Is there anything more delightful than a child’s wide smile…etched in the juice of fresh-from-the-field strawberries? Ripening on the vine by late spring, strawberries are often the first fruit to appear in Northern California and they seem to hold a special allure. Is it the luscious sweetness of these little fruits that makes them so appealing? Or their red, heart-shaped form? Perhaps it’s the distinctive, oh-so-tempting fragrance of a freshly picked berry? Whatever it is, the combination is pure mouth-watering magic. Farmer Mark Johnson says strawberries are always one of the most popular offerings at Johnson U-Pick Farm, his small family operation in Gridley. “We grow blueberries, cherries, tree fruits and lots of vegetables,” says Farmer Mark. “But people really love picking strawberries.”
Delicious and Nutritious
Michelle Harris’s family runs California Heritage Farms and the Harris U-Pick Berry Patch in Fort Jones. As a registered dietitian, Michelle knows strawberries are more than simply delicious. “A half cup of sliced strawberries, or about four big berries, contains three-quarters of the recommended daily allowance of Vitamin C,” she says. “Strawberries are also high in fiber and folate.” Another bonus? Though sweet as any dessert, that half cup of strawberries has only about 25 calories.

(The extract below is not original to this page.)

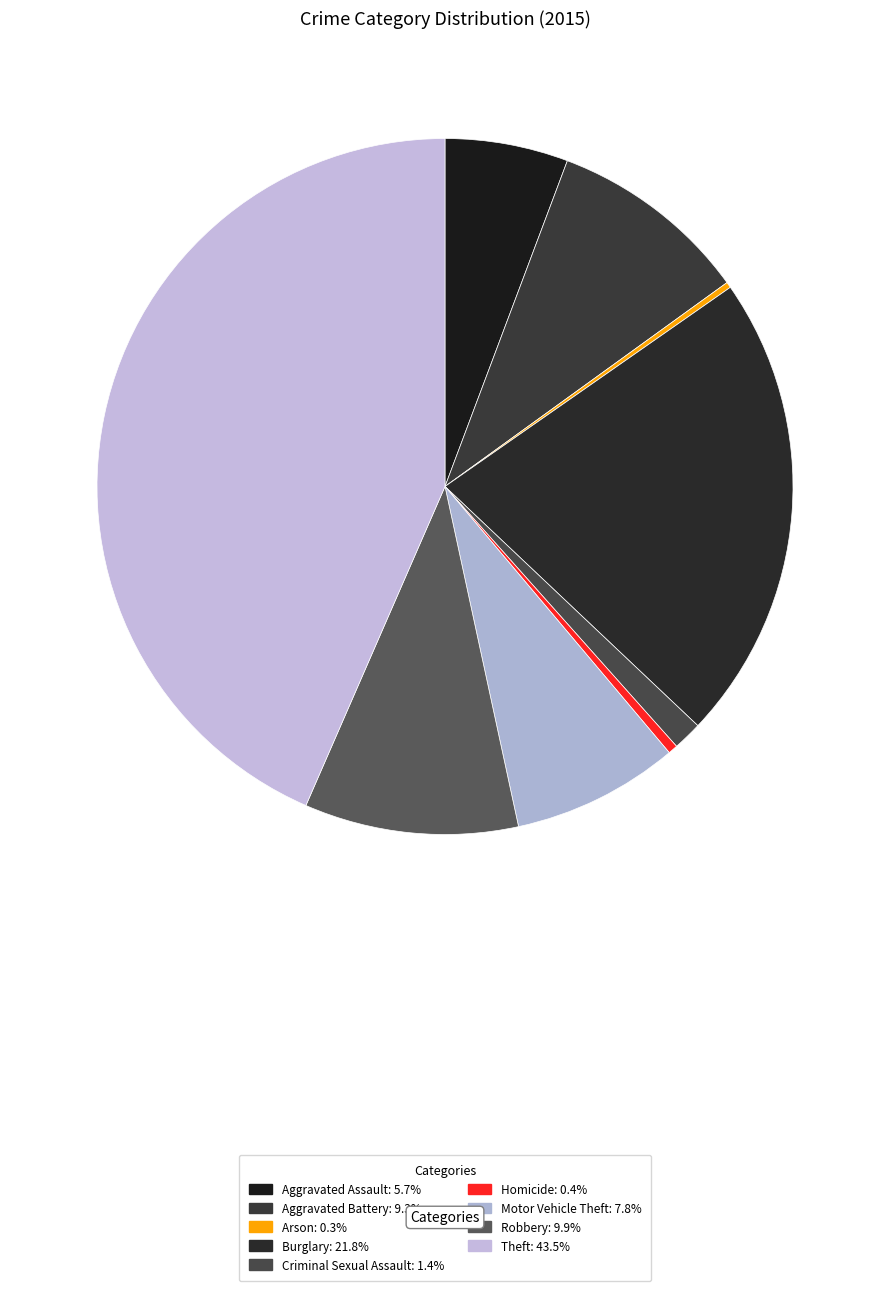

Does Aggravated Battery represent more than half of the total?

No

Michelle says summers don’t get overly hot on their farm, located at an elevation of almost 2,800 feet in the foothills of Siskiyou County. Most years, this allows strawberry production to continue through October. Her favorite way to eat them is straight off the vine, but she loves that strawberries are very versatile. “Of course we use strawberries in smoothies and homemade popsicles,” Michelle says. “But I’ll often slice them into a spinach salad for a little sweetness, and many people use them in salsa. We also fill our freezer with berries so we can eat them all year long.”

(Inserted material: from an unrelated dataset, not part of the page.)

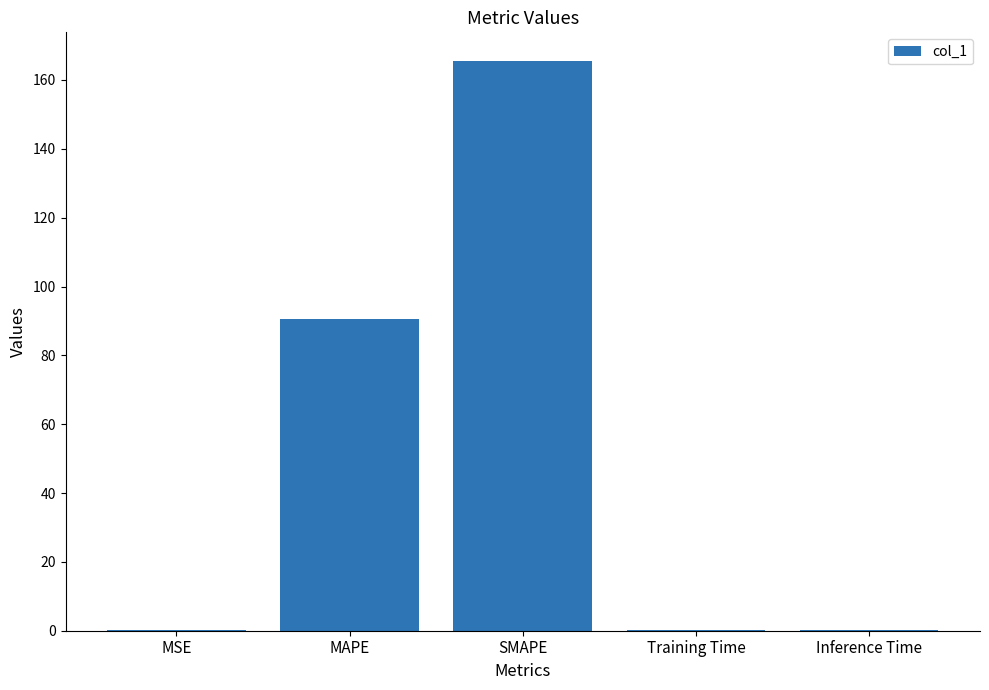

Which has a higher value, Training Time or MAPE?

MAPE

For successful freezing, place washed/dried berries on a cookie sheet, set them in the freezer for a couple of hours until they are firm and then transfer them into a large freezer bag. This process prevents berries from clumping together as they freeze.
A Sweet Gift for Mom
Fresh local strawberries begin to arrive just in time for Mother’s Day, and many bakeries make confections featuring this succulent favorite. Melissa Peters, owner of Mim’s Bakery in Chico, says she generally uses strawberries only when they’re in season. She likes to acquire her berries from fruit stands and farmers’ markets. “Our Strawberry Bavarian Cake is a butter sponge cake with strawberries, Bavarian custard filling and a thin layer of chocolate ganache,” Melissa says. “And the Fruit Basket Cake, made with an assortment of berries, is another popular choice.”
If Mom has a green thumb, consider giving her strawberry plants. Easy to grow and relatively low maintenance, they can be planted in a container or garden bed; some types will produce strawberries the first year. The wandering tendrils and delicate white flowers make pretty ground cover, or can flow from a hanging planter.
Lenora “Lee” Meier is a customer representative at Lassen Canyon Nursery in Redding, which supplies strawberry plants to both commercial farms and home gardeners. For the backyard grower, she suggests a day-neutral variety such as Seascape or Sweet Ann. These plants produce large flavorful berries, and because they are not dependent on day length they’ll produce well into the fall. Though not a retail shop, Lassen Canyon Nursery always tries to accommodate local walk-ins and provides a wealth of information on strawberry gardening. “We also supply our local retail nurseries, so please check with them as well,” Lee says.
Stuffed Strawberries
Ingredients:
- 8-ounce package cream cheese, softened
- ¼ cup powdered sugar
- Batch of large, firm strawberries
Mix cream cheese and powdered sugar. Wash and dry berries. Remove tops and “core.” Fill strawberry holes with cream cheese mixture, using a pastry piping bag – or simply cut a small hole in the corner of a zip-locked bag.
Kids love this light dessert served as a finger food, and your mom will love it too!
Recipe courtesy of Melissa Peters, Mim’s Bakery
Berry picking? Don’t forget to bring:
- Sunscreen.
- Hat with brim.
- Shoes rather than sandals. (Bees, mud, and farm equipment may be present.)
- Water bottle.
- Rigid container, unless grower provides flats. (Berries get squashed in a bag.)
*Call the farm to confirm hours of operation and berry availability!
Strawberry Trivia
- Each strawberry has about 200 seeds.
- Strawberries belong to the genus Fragaria, and are part of the rose family.
- California leads the nation in strawberry production, growing about 88 percent of U.S.-produced strawberries.
- The average American eats about 3.4 pounds of fresh strawberries annually.